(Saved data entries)
──────
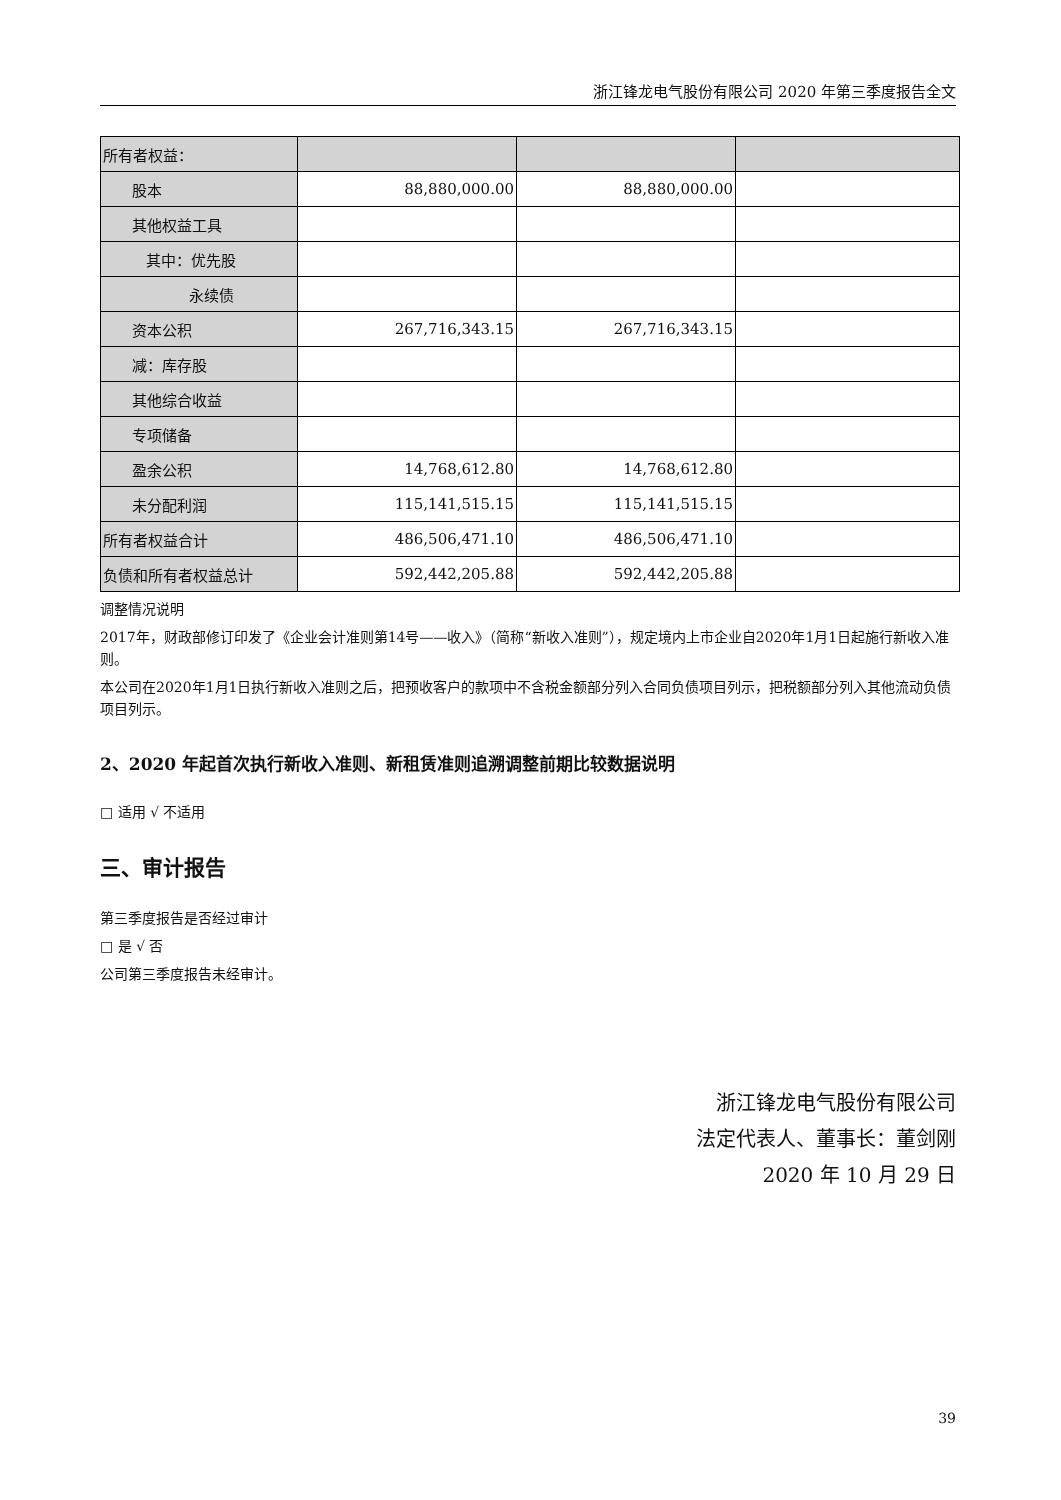浙江锋龙电气股份有限公司 2020 年第三季度报告全文
| 所有者权益： | | | |
| 股本 | 88,880,000.00 | 88,880,000.00 | |
| 其他权益工具 | | | |
| 其中：优先股 | | | |
| 永续债 | | | |
| 资本公积 | 267,716,343.15 | 267,716,343.15 | |
| 减：库存股 | | | |
| 其他综合收益 | | | |
| 专项储备 | | | |
| 盈余公积 | 14,768,612.80 | 14,768,612.80 | |
| 未分配利润 | 115,141,515.15 | 115,141,515.15 | |
| 所有者权益合计 | 486,506,471.10 | 486,506,471.10 | |
| 负债和所有者权益总计 | 592,442,205.88 | 592,442,205.88 | |
调整情况说明
2017年，财政部修订印发了《企业会计准则第14号——收入》（简称“新收入准则”），规定境内上市企业自2020年1月1日起施行新收入准则。
本公司在2020年1月1日执行新收入准则之后，把预收客户的款项中不含税金额部分列入合同负债项目列示，把税额部分列入其他流动负债项目列示。
2、2020 年起首次执行新收入准则、新租赁准则追溯调整前期比较数据说明
□ 适用 √ 不适用
三、审计报告
第三季度报告是否经过审计
□ 是 √ 否
公司第三季度报告未经审计。
浙江锋龙电气股份有限公司
法定代表人、董事长：董剑刚
2020 年 10 月 29 日
39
──────
#### Action item:
With the pictures left out, return each entry exactly as written.

#### Exercise solution:
浙江锋龙电气股份有限公司 2020 年第三季度报告全文
| 所有者权益： | | | |
| 股本 | 88,880,000.00 | 88,880,000.00 | |
| 其他权益工具 | | | |
| 其中：优先股 | | | |
| 永续债 | | | |
| 资本公积 | 267,716,343.15 | 267,716,343.15 | |
| 减：库存股 | | | |
| 其他综合收益 | | | |
| 专项储备 | | | |
| 盈余公积 | 14,768,612.80 | 14,768,612.80 | |
| 未分配利润 | 115,141,515.15 | 115,141,515.15 | |
| 所有者权益合计 | 486,506,471.10 | 486,506,471.10 | |
| 负债和所有者权益总计 | 592,442,205.88 | 592,442,205.88 | |
调整情况说明
2017年，财政部修订印发了《企业会计准则第14号——收入》（简称“新收入准则”），规定境内上市企业自2020年1月1日起施行新收入准则。
本公司在2020年1月1日执行新收入准则之后，把预收客户的款项中不含税金额部分列入合同负债项目列示，把税额部分列入其他流动负债项目列示。
2、2020 年起首次执行新收入准则、新租赁准则追溯调整前期比较数据说明
□ 适用 √ 不适用
三、审计报告
第三季度报告是否经过审计
□ 是 √ 否
公司第三季度报告未经审计。
浙江锋龙电气股份有限公司
法定代表人、董事长：董剑刚
2020 年 10 月 29 日
39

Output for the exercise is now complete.